▶ [Directions for this task]:
All of the entries below are to be retyped exactly.

▶ [Data supplied]:

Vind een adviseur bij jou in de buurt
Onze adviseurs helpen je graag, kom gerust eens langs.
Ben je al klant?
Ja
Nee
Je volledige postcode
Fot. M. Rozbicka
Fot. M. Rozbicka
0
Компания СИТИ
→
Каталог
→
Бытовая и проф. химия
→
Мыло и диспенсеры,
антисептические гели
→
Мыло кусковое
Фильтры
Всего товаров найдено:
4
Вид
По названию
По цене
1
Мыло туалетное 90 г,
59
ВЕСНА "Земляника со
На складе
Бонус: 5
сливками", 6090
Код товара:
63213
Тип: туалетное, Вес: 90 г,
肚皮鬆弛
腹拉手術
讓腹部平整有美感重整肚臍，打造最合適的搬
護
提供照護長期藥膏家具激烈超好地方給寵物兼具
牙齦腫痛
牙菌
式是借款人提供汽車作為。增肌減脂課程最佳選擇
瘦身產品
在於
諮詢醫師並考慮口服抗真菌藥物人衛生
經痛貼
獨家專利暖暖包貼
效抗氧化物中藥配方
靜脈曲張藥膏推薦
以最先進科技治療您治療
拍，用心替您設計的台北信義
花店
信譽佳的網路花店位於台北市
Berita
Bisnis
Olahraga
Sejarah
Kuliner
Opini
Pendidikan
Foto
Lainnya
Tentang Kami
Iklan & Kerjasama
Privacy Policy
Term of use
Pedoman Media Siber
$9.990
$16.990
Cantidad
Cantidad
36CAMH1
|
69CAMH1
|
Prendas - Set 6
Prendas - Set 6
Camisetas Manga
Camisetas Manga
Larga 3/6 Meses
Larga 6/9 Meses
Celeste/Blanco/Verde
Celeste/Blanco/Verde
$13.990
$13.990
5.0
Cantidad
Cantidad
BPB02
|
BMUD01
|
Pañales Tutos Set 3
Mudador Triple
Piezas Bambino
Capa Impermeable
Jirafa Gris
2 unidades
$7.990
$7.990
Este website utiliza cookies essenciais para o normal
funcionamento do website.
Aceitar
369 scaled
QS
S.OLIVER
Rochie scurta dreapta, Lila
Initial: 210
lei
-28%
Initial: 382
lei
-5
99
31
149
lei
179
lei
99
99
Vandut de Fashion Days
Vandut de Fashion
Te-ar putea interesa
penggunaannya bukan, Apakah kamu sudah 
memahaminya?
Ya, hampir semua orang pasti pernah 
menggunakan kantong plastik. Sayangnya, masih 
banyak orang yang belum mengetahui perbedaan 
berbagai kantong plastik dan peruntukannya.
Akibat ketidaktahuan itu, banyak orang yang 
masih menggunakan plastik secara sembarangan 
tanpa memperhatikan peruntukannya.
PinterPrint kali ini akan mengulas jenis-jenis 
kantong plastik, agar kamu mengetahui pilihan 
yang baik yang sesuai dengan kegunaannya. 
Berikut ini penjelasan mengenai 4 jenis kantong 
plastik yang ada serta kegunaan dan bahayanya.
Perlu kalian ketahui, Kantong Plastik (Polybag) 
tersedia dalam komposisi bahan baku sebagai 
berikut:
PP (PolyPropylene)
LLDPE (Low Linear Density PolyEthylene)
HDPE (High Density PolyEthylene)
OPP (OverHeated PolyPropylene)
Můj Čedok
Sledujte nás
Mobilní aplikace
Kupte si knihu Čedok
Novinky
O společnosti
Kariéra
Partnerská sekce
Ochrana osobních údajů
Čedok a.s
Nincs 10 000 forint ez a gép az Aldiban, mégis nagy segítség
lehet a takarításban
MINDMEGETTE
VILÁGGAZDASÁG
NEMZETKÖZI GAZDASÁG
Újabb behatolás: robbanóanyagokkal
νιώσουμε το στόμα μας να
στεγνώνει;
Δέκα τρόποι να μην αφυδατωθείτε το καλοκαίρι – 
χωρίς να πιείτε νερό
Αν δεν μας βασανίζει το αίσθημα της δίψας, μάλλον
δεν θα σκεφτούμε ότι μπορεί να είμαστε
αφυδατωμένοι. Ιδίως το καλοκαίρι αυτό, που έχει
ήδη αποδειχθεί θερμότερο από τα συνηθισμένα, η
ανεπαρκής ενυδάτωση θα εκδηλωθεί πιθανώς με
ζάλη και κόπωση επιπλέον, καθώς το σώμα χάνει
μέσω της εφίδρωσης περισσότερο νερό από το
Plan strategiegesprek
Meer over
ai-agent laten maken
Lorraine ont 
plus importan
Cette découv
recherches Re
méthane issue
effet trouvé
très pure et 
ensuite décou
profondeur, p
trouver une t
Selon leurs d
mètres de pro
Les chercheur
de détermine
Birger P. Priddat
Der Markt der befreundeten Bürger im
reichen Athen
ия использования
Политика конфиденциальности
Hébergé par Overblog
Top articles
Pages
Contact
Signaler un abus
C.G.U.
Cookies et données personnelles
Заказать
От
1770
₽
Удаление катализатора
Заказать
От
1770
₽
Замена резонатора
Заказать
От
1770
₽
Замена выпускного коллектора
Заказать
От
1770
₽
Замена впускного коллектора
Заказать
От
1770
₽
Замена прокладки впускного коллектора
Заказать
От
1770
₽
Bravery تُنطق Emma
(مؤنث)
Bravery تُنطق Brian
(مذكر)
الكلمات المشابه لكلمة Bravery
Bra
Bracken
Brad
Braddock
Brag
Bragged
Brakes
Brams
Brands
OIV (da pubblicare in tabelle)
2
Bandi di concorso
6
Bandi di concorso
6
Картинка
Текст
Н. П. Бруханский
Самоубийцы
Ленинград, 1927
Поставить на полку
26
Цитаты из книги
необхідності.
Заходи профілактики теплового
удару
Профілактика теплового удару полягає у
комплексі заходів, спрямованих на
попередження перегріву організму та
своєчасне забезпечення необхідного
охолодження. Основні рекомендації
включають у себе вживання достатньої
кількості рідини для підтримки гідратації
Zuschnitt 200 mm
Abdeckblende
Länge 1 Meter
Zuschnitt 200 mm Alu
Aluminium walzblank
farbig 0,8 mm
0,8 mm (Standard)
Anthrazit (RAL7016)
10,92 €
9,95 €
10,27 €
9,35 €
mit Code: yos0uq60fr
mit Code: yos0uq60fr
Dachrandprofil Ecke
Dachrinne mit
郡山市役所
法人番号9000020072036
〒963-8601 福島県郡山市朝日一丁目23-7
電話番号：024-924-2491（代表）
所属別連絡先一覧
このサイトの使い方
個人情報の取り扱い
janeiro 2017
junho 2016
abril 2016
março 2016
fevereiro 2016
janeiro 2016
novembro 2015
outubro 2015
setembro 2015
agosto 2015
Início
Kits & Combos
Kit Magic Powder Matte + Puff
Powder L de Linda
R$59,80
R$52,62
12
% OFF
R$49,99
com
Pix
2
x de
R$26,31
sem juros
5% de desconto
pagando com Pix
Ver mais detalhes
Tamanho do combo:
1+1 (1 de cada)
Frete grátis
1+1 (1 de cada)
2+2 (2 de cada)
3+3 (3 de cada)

▶ [Answer space]:
Vind een adviseur bij jou in de buurt
Onze adviseurs helpen je graag, kom gerust eens langs.
Ben je al klant?
Ja
Nee
Je volledige postcode
Fot. M. Rozbicka
Fot. M. Rozbicka
0
Компания СИТИ
→
Каталог
→
Бытовая и проф. химия
→
Мыло и диспенсеры,
антисептические гели
→
Мыло кусковое
Фильтры
Всего товаров найдено:
4
Вид
По названию
По цене
1
Мыло туалетное 90 г,
59
ВЕСНА "Земляника со
На складе
Бонус: 5
сливками", 6090
Код товара:
63213
Тип: туалетное, Вес: 90 г,
肚皮鬆弛
腹拉手術
讓腹部平整有美感重整肚臍，打造最合適的搬
護
提供照護長期藥膏家具激烈超好地方給寵物兼具
牙齦腫痛
牙菌
式是借款人提供汽車作為。增肌減脂課程最佳選擇
瘦身產品
在於
諮詢醫師並考慮口服抗真菌藥物人衛生
經痛貼
獨家專利暖暖包貼
效抗氧化物中藥配方
靜脈曲張藥膏推薦
以最先進科技治療您治療
拍，用心替您設計的台北信義
花店
信譽佳的網路花店位於台北市
Berita
Bisnis
Olahraga
Sejarah
Kuliner
Opini
Pendidikan
Foto
Lainnya
Tentang Kami
Iklan & Kerjasama
Privacy Policy
Term of use
Pedoman Media Siber
$9.990
$16.990
Cantidad
Cantidad
36CAMH1
|
69CAMH1
|
Prendas - Set 6
Prendas - Set 6
Camisetas Manga
Camisetas Manga
Larga 3/6 Meses
Larga 6/9 Meses
Celeste/Blanco/Verde
Celeste/Blanco/Verde
$13.990
$13.990
5.0
Cantidad
Cantidad
BPB02
|
BMUD01
|
Pañales Tutos Set 3
Mudador Triple
Piezas Bambino
Capa Impermeable
Jirafa Gris
2 unidades
$7.990
$7.990
Este website utiliza cookies essenciais para o normal
funcionamento do website.
Aceitar
369 scaled
QS
S.OLIVER
Rochie scurta dreapta, Lila
Initial: 210
lei
-28%
Initial: 382
lei
-5
99
31
149
lei
179
lei
99
99
Vandut de Fashion Days
Vandut de Fashion
Te-ar putea interesa
penggunaannya bukan, Apakah kamu sudah 
memahaminya?
Ya, hampir semua orang pasti pernah 
menggunakan kantong plastik. Sayangnya, masih 
banyak orang yang belum mengetahui perbedaan 
berbagai kantong plastik dan peruntukannya.
Akibat ketidaktahuan itu, banyak orang yang 
masih menggunakan plastik secara sembarangan 
tanpa memperhatikan peruntukannya.
PinterPrint kali ini akan mengulas jenis-jenis 
kantong plastik, agar kamu mengetahui pilihan 
yang baik yang sesuai dengan kegunaannya. 
Berikut ini penjelasan mengenai 4 jenis kantong 
plastik yang ada serta kegunaan dan bahayanya.
Perlu kalian ketahui, Kantong Plastik (Polybag) 
tersedia dalam komposisi bahan baku sebagai 
berikut:
PP (PolyPropylene)
LLDPE (Low Linear Density PolyEthylene)
HDPE (High Density PolyEthylene)
OPP (OverHeated PolyPropylene)
Můj Čedok
Sledujte nás
Mobilní aplikace
Kupte si knihu Čedok
Novinky
O společnosti
Kariéra
Partnerská sekce
Ochrana osobních údajů
Čedok a.s
Nincs 10 000 forint ez a gép az Aldiban, mégis nagy segítség
lehet a takarításban
MINDMEGETTE
VILÁGGAZDASÁG
NEMZETKÖZI GAZDASÁG
Újabb behatolás: robbanóanyagokkal
νιώσουμε το στόμα μας να
στεγνώνει;
Δέκα τρόποι να μην αφυδατωθείτε το καλοκαίρι – 
χωρίς να πιείτε νερό
Αν δεν μας βασανίζει το αίσθημα της δίψας, μάλλον
δεν θα σκεφτούμε ότι μπορεί να είμαστε
αφυδατωμένοι. Ιδίως το καλοκαίρι αυτό, που έχει
ήδη αποδειχθεί θερμότερο από τα συνηθισμένα, η
ανεπαρκής ενυδάτωση θα εκδηλωθεί πιθανώς με
ζάλη και κόπωση επιπλέον, καθώς το σώμα χάνει
μέσω της εφίδρωσης περισσότερο νερό από το
Plan strategiegesprek
Meer over
ai-agent laten maken
Lorraine ont 
plus importan
Cette découv
recherches Re
méthane issue
effet trouvé
très pure et 
ensuite décou
profondeur, p
trouver une t
Selon leurs d
mètres de pro
Les chercheur
de détermine
Birger P. Priddat
Der Markt der befreundeten Bürger im
reichen Athen
ия использования
Политика конфиденциальности
Hébergé par Overblog
Top articles
Pages
Contact
Signaler un abus
C.G.U.
Cookies et données personnelles
Заказать
От
1770
₽
Удаление катализатора
Заказать
От
1770
₽
Замена резонатора
Заказать
От
1770
₽
Замена выпускного коллектора
Заказать
От
1770
₽
Замена впускного коллектора
Заказать
От
1770
₽
Замена прокладки впускного коллектора
Заказать
От
1770
₽
Bravery تُنطق Emma
(مؤنث)
Bravery تُنطق Brian
(مذكر)
الكلمات المشابه لكلمة Bravery
Bra
Bracken
Brad
Braddock
Brag
Bragged
Brakes
Brams
Brands
OIV (da pubblicare in tabelle)
2
Bandi di concorso
6
Bandi di concorso
6
Картинка
Текст
Н. П. Бруханский
Самоубийцы
Ленинград, 1927
Поставить на полку
26
Цитаты из книги
необхідності.
Заходи профілактики теплового
удару
Профілактика теплового удару полягає у
комплексі заходів, спрямованих на
попередження перегріву організму та
своєчасне забезпечення необхідного
охолодження. Основні рекомендації
включають у себе вживання достатньої
кількості рідини для підтримки гідратації
Zuschnitt 200 mm
Abdeckblende
Länge 1 Meter
Zuschnitt 200 mm Alu
Aluminium walzblank
farbig 0,8 mm
0,8 mm (Standard)
Anthrazit (RAL7016)
10,92 €
9,95 €
10,27 €
9,35 €
mit Code: yos0uq60fr
mit Code: yos0uq60fr
Dachrandprofil Ecke
Dachrinne mit
郡山市役所
法人番号9000020072036
〒963-8601 福島県郡山市朝日一丁目23-7
電話番号：024-924-2491（代表）
所属別連絡先一覧
このサイトの使い方
個人情報の取り扱い
janeiro 2017
junho 2016
abril 2016
março 2016
fevereiro 2016
janeiro 2016
novembro 2015
outubro 2015
setembro 2015
agosto 2015
Início
Kits & Combos
Kit Magic Powder Matte + Puff
Powder L de Linda
R$59,80
R$52,62
12
% OFF
R$49,99
com
Pix
2
x de
R$26,31
sem juros
5% de desconto
pagando com Pix
Ver mais detalhes
Tamanho do combo:
1+1 (1 de cada)
Frete grátis
1+1 (1 de cada)
2+2 (2 de cada)
3+3 (3 de cada)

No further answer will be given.